MOVIE REVIEW: 45 Years

(Image courtesy of the Chicago International Film Festival)

(Image courtesy of the Chicago International Film Festival)

51st Chicago International Film Festival Main Competition

"45 YEARS"-- 3 STARS

Acting is more than just great lines and fancy speeches.  Some of the best elements of true performance come when the camera is on and no one is saying a word.  You won't find a better clinical example of that half of acting than from a 2015 film than in "45 Years" starring newly-minted Academy Award nominee Charlotte Rampling and Tom Courtenay.  You will see exactly why she earned her nomination.

Based on the short story "In Another Country" by David Constantine and directed by Andrew Haigh, "45 Years" chronicles a tumultuous week in the lives of Geoff and Kate Mercer, a well-off and retired couple with a handsome provincial home.  They are on track to celebrate their 45th wedding anniversary with a lavish community reception, five years after missing the chance to celebrate their 40th.  With a week to go before the party, an unassuming letter arrives from the Swiss government containing jarring news for Geoff.  

Fifty years ago, before Geoff met Kate, his then-girlfriend, a woman named Katya, fell to her death in an alpine climbing accident.  The letter informs him that her perfectly-preserved body has been found all these years later in the thawing ice.  Katya's loss is a repressed scar from Geoff's past.  The letter causes memories and regrets of Katya to rush back to him.  The news clearly rattles Geoff and gives him pause.  The fractures undoing the seams of his usual personality do not go unnoticed by Kate.  The more she interprets about what Katya meant to Geoff, the more she questions her own value and the integrity of their marriage.

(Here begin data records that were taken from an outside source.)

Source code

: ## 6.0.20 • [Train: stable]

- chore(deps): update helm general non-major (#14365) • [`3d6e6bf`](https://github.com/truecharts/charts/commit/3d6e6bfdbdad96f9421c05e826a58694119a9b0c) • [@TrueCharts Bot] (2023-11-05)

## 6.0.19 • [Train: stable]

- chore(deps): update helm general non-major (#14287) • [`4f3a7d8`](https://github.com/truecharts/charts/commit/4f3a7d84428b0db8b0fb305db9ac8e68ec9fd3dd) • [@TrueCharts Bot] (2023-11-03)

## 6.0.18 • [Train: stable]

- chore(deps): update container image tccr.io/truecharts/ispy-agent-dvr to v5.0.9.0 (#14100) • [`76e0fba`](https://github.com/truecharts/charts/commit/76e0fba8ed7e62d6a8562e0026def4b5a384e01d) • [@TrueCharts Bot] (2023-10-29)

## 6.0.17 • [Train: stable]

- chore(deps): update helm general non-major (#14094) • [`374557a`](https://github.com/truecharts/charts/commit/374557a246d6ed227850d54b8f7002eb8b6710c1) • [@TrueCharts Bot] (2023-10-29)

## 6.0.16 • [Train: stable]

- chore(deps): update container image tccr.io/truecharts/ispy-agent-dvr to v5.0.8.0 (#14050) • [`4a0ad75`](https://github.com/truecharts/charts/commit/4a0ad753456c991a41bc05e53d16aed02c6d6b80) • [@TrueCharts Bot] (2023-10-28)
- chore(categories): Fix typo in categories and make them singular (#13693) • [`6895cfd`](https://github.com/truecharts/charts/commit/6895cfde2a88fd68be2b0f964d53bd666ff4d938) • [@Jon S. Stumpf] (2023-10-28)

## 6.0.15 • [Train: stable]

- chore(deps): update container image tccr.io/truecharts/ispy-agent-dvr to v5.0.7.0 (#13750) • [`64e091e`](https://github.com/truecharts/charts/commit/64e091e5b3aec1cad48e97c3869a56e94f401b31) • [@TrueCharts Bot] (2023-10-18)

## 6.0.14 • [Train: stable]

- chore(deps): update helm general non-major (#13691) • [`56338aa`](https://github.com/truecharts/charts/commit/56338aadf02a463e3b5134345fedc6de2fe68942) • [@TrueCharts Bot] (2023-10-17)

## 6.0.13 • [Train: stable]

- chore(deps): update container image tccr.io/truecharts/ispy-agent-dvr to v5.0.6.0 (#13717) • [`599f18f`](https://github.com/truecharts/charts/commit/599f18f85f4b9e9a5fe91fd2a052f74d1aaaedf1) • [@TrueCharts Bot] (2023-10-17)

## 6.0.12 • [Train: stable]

The strength of Rampling's performance comes in the quiet moments without dialogue, from pondering moments of confusion and anger all the way to the way a cigarette is smoked.  She wears the stress of her tortured heart on every line and hair that caresses her face.  Because of that foundation, when her muscles unclench and she does speak, her lines carry undeniable weight.  

The same goes for Courtenay.  We watch him go quiet when his thoughts wander.  We read what is haunting him and turning him more curt as the week progresses.  "45 Years" is a true slow-boiler of poignancy.  The methodical pace is suitable for the outstanding layers of emotional tension being built by brilliant nuance and characterization coming from both leads.  Without question, Charlotte Rampling and Tom Courtenay are the reasons to seek out Haigh's film and it all goes back to the unspoken realm of performance.

LESSON #1: THE LIVES WE LEAD BEFORE OUR LASTING MARRIAGES-- For many non-high school sweethearts, us married folk had relationships and loves before our marriages.  Our trajectories come with broken hearts and regrets that shape who we have become and are never really forgotten.

LESSON #2: IMAGINED THOUGHTS STEMMING FROM SECRETS ARE POTENT-- The churning mental imagery and interpretation you generate trying to determine something you don't know or something being kept from you can be torturous.  Some people can ignore and move onward, while others are eaten alive by not knowing and never let it go.

LESSON #3: GUILT CAN CAUSE LIES AND HONESTY IN EQUAL FASHION-- Secrets and regrets come with the weight of guilt.  That guilt can fuel people to either liberate themselves with the truth or compulsively make it worse with more dishonesty.